**INSTRUCTIONS FOR THE TASK:**
Copy out exactly the stretch below, from the line with "implied in forward-looking" through the line with "president-elect.", both included; the pictures stay out.
BEGIN INFORMATION PROVIDED
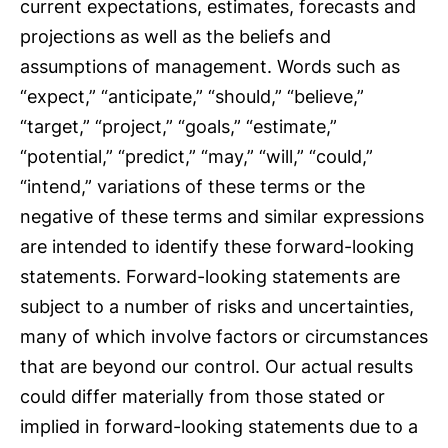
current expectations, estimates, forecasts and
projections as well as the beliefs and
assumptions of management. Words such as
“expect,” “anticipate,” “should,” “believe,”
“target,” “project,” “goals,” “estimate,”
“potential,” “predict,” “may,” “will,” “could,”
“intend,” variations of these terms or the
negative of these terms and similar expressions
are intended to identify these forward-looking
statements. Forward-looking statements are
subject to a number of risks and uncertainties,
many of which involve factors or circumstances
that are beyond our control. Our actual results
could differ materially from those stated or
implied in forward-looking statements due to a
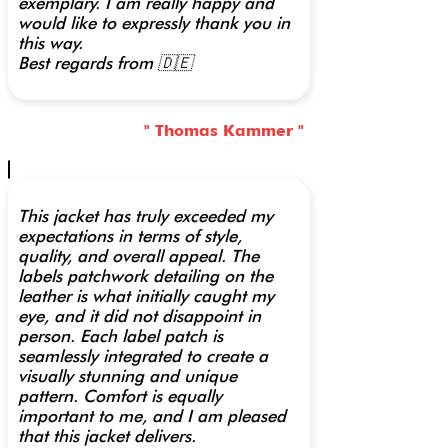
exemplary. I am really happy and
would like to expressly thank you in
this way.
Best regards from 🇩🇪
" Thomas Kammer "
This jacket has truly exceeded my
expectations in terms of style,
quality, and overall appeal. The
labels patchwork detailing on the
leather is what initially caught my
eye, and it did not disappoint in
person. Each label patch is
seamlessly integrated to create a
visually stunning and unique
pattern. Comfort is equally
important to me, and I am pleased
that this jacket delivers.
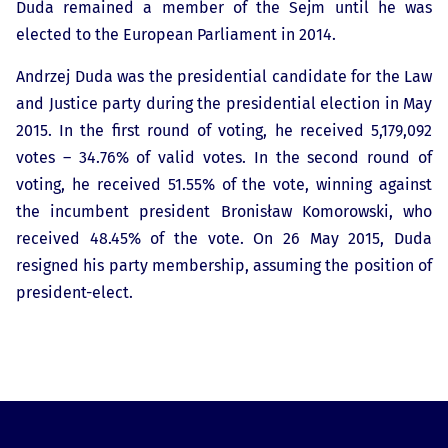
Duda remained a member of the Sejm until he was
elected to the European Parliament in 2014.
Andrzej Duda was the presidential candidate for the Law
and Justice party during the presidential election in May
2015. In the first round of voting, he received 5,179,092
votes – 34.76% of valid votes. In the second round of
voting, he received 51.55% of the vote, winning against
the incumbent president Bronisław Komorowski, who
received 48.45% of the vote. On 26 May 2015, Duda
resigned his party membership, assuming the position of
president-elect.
END INFORMATION PROVIDED
BEGIN INFORMATION PROVIDED
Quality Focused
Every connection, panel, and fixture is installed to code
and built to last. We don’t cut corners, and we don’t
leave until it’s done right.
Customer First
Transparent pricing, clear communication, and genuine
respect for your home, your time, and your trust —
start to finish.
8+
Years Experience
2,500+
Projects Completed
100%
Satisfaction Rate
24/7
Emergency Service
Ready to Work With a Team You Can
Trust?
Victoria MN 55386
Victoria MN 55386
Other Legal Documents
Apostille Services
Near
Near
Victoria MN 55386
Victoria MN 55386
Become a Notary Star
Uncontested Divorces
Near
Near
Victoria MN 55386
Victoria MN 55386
END INFORMATION PROVIDED
BEGIN INFORMATION PROVIDED
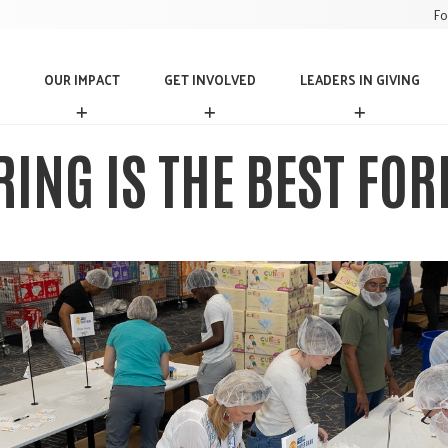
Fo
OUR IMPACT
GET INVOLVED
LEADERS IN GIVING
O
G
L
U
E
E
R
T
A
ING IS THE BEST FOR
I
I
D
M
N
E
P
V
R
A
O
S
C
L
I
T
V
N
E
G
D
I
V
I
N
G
END INFORMATION PROVIDED
**WORKED SOLUTION:**
implied in forward-looking statements due to a
exemplary. I am really happy and
would like to expressly thank you in
this way.
Best regards from 🇩🇪
" Thomas Kammer "
This jacket has truly exceeded my
expectations in terms of style,
quality, and overall appeal. The
labels patchwork detailing on the
leather is what initially caught my
eye, and it did not disappoint in
person. Each label patch is
seamlessly integrated to create a
visually stunning and unique
pattern. Comfort is equally
important to me, and I am pleased
that this jacket delivers.
Duda remained a member of the Sejm until he was
elected to the European Parliament in 2014.
Andrzej Duda was the presidential candidate for the Law
and Justice party during the presidential election in May
2015. In the first round of voting, he received 5,179,092
votes – 34.76% of valid votes. In the second round of
voting, he received 51.55% of the vote, winning against
the incumbent president Bronisław Komorowski, who
received 48.45% of the vote. On 26 May 2015, Duda
resigned his party membership, assuming the position of
president-elect.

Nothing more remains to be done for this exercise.